Optimizing Movement Breaks for Productivity and Mood
While the benefits of regular screen breaks are widely acknowledged, the optimal frequency and duration of movement during the workday to maintain both health and productivity have been less clear. A recent study, published in the British Journal of Sports Medicine, investigated this by examining various break schedules. The research concluded that incorporating five-minute "movement snacks" every hour is the most effective and practical approach to enhance well-being without sacrificing work efficiency.
Study Findings: The Benefits of Hourly Strolls
Lead researcher Keith Diaz highlighted that a significant portion of adults' waking hours are spent sedentary. Although the general advice to "sit less and move more" is sound, specific guidelines on the "dose" of movement are crucial. Diaz stated, "The good news is that a walk break every hour for five minutes is enough to improve mood and lower fatigue. And people found this realistic and attainable."
The study, conducted by Columbia University, involved over 11,000 US employees, predominantly in office roles working eight- to nine-hour shifts. Participants first recorded their usual routines and daily self-assessments of tiredness, mood, and performance. For the subsequent two weeks, they followed specific walking break schedules: five minutes every half hour, every hour, or every two hours, completing similar surveys.
Results indicated that while a five-minute walk every half hour was beneficial for mood and reducing fatigue, it often disrupted daily tasks. Conversely, a break every two hours, while better than no movement, did not yield the same level of improvement.
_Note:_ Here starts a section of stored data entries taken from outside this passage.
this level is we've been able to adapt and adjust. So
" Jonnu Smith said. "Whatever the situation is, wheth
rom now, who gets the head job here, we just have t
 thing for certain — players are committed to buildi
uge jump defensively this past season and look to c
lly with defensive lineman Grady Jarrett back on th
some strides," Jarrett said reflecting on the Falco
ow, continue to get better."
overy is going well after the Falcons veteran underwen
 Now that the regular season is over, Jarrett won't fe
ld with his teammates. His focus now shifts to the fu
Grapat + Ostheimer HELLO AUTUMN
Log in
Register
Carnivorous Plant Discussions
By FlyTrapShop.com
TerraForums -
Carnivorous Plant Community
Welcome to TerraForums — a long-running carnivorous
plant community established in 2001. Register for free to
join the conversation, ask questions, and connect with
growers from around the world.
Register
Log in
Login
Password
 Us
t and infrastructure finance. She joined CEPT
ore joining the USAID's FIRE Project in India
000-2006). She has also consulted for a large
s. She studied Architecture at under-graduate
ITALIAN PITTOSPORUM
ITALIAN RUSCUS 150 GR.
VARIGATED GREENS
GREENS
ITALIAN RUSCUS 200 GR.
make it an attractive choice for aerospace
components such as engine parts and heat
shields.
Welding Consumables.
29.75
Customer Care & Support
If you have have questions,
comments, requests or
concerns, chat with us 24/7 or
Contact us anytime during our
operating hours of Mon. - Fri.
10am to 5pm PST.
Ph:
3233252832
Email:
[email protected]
The most significant and feasible enhancements in productivity, mood, and alertness were observed among those taking a five-minute stroll each hour.
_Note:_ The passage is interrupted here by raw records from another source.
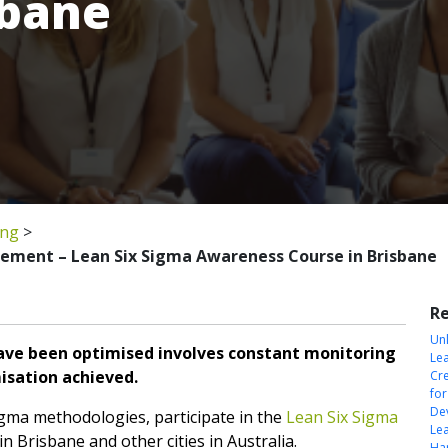
sbane
ing
>
gement – Lean Six Sigma Awareness Course in Brisbane
Re
Unl
ve been optimised involves constant monitoring
Le
misation achieved.
Cre
fo
Dev
igma methodologies, participate in the
Lean Six Sigma
Le
n Brisbane and other cities in Australia.
Har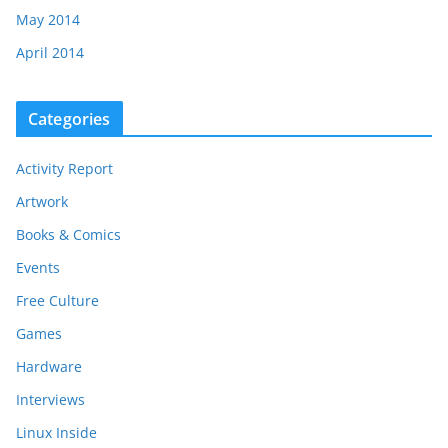
May 2014
April 2014
Categories
Activity Report
Artwork
Books & Comics
Events
Free Culture
Games
Hardware
Interviews
Linux Inside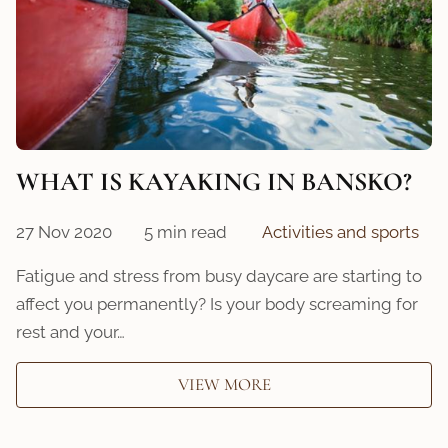
WHAT IS KAYAKING IN BANSKO?
27 Nov 2020
5 min read
Activities and sports
Fatigue and stress from busy daycare are starting to
affect you permanently? Is your body screaming for
rest and your…
VIEW MORE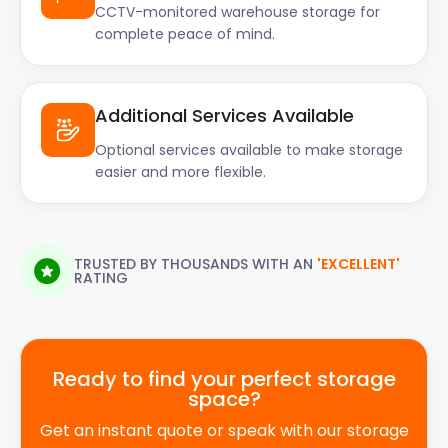
CCTV-monitored warehouse storage for
complete peace of mind.
Additional Services Available
Optional services available to make storage
easier and more flexible.
TRUSTED BY THOUSANDS WITH AN
'EXCELLENT'
RATING
Ready to find your perfect storage
space?
Get an instant quote or speak with our storage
Overcoming Sedentary Habits
Diaz acknowledged that breaking long-standing habits of prolonged sitting can be challenging, with many study participants expressing concerns about how their breaks might be perceived by colleagues or superiors. However, he emphasized, "Even though it may seem counter-intuitive, movement breaks actually can boost work performance. They can improve executive function, attention and memory. And it helps people feel more relaxed and fresh."
He also noted that walking is a low-cost activity that doesn't necessarily require a complete halt to work. Suggestions included integrating movement into the workday through walking meetings or pacing during phone calls, whether outdoors or within the office environment.
Expert Endorsement and Future Research
Emily McGrath, a senior cardiac nurse at the British Heart Foundation, welcomed the research, affirming that "simple additions of movement can improve overall health." She did, however, caution that the study relied on self-reported data and was short-term. Therefore, she stressed the need for longer-term research to definitively confirm its impact on heart health.